Contudo, uma bateria eletrônica de carro requer 17.000 vezes mais lítio do que uma bateria de telefone para funcionar adequadamente. E a extração do lítio como matéria-prima e seu armazenamento eficiente constituem um processo demorado, que consome energia e prejudica o meio ambiente.
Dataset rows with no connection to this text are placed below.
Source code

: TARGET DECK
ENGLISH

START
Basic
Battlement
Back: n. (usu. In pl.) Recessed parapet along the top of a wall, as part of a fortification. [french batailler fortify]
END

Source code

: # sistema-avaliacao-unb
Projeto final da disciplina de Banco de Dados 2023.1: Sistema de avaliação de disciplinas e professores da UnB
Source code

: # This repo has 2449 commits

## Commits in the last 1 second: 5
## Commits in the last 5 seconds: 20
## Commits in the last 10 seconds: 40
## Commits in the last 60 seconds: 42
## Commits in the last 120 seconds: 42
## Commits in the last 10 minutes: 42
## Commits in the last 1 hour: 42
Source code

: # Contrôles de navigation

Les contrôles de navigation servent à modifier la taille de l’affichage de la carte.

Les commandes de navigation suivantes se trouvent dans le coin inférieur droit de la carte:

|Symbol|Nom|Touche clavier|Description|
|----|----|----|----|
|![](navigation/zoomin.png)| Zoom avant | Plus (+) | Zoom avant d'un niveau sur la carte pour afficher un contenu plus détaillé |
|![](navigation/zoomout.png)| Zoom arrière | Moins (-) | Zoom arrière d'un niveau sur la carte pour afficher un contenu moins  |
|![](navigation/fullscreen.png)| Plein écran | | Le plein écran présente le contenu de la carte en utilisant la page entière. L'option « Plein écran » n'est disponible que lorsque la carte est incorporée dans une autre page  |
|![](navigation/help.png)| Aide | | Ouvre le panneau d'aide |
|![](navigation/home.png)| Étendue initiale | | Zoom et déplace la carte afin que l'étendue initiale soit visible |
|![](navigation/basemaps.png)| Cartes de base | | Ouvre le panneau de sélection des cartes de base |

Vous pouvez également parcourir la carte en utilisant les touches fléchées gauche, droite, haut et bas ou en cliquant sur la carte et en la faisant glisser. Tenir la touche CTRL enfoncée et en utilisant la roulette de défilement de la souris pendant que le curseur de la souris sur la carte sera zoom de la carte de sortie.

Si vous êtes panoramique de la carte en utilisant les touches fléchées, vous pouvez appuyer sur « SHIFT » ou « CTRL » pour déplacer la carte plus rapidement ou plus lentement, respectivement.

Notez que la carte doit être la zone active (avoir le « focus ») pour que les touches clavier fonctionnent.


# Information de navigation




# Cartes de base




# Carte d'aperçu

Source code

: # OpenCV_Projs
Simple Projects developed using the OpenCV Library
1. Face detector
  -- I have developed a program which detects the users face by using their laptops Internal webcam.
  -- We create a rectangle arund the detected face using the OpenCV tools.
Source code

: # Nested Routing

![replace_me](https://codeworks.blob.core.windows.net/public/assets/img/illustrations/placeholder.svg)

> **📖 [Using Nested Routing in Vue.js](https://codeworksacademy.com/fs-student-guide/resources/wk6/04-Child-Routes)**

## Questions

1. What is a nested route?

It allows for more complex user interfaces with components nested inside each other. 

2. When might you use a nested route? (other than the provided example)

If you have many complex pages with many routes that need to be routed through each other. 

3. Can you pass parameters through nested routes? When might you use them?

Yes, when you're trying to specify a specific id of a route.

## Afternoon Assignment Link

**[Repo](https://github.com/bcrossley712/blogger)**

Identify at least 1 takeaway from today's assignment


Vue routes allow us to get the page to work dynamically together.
Esse é o obstáculo que o Professor Ernesto Julio Calvo e sua equipe da Universidade de Buenos Aires resolveram com o Inquimae. Vencedor do DSM Bright Minds Challenge, em junho de 2017, o Inquimae é um processo de extração de lítio ativado por energia solar que demora horas em vez de meses, não compromete os recursos de água e é isento tanto de substâncias químicas quanto de resíduos. E agora está pronto para passar do laboratório para a produção comercial.

Uma jornada louca

O Professor Ernesto afirma: "Desde que ganhamos o prêmio, tem sido uma jornada louca e incrível, que jamais esperávamos"

Especificamente…

• O Inquimae agora está bem avançado em seus planos para a construção de uma planta-piloto com um reator eletroquímico capaz de extrair 50 kg de carbonato de lítio da terra por dia.

• Foi criada uma nova empresa para licenciar o processo Inquimae de extração do lítio para grandes clientes na indústria de mineração. 

• O Inquimae também está bem avançado em discussões com empresas de bateria sobre a utilização de sua tecnologia para extrair lítio de baterias usadas de íons.

"Alguns meses atrás, tínhamos um processo novo eletroquímico extremamente promissor para a extração e o armazenamento de lítio no laboratório. No passado, ficaria muito contente em publicar um trabalho científico tradicional sobre a extração do lítio e receber feedback positivo de meus colegas no mundo acadêmico.”

"Porém, a participação no concurso mudou tudo isso! Hoje, com a ajuda que recebemos ao vencer o Bright Minds Challenge, estamos prestes a ter um negócio viável."

Repensando o lítio

E como o Inquimae funciona?

Cerca de 80% do lítio do mundo é tradicionalmente extraído de planícies de sal em altas latitudes encontradas principalmente na América do Sul. Milhares de toneladas de salmoura de carbonato de lítio são extraídas com muito esforço desses gigantes lagos, e vagarosamente evaporadas utilizando maquinaria especializada para deixar todos os sais de lítio importantes - que são a seguir armazenados em tanques gigantes. Esse processo não apenas desperdiça milhões de galões de água, mas também libera substâncias químicas potencialmente prejudiciais na atmosfera.

O processo do Inquimae de 2 etapas funciona ao circular uma corrente por dois eletrodos que capturam os íons de cloreto e lítio, respectivamente. O cloreto de lítio é capturado da salmoura, que é efetivamente um sistema gigante de bateria, através da liberação lenta de energia solar, enquanto o cloreto de lítio é liberado ao reverter a corrente com os eletrodos imersos em uma solução de recuperação.

O processo demora apenas algumas horas. Não há desperdício de água e não há emissões prejudiciais. O professor Ernesto diz: “Não é apenas bem mais eficiente para extrair o lítio, mas também para armazená-lo. E isso era um grande problema, não somente para o desenvolvimento de carros eletrônicos, mas também para "conectar os não-conectados". Atualmente na América do sul, temos 30 milhões de pessoas que não estão conectadas à rede elétrica. Acreditamos que o Inquimae será capaz de conectar essas comunidades excluídas ao utilizar as grandes quantidades de lítio armazenado combinado com painéis solares.

"É uma sensação ótima saber que temos agora a oportunidade real de fazer a diferença”.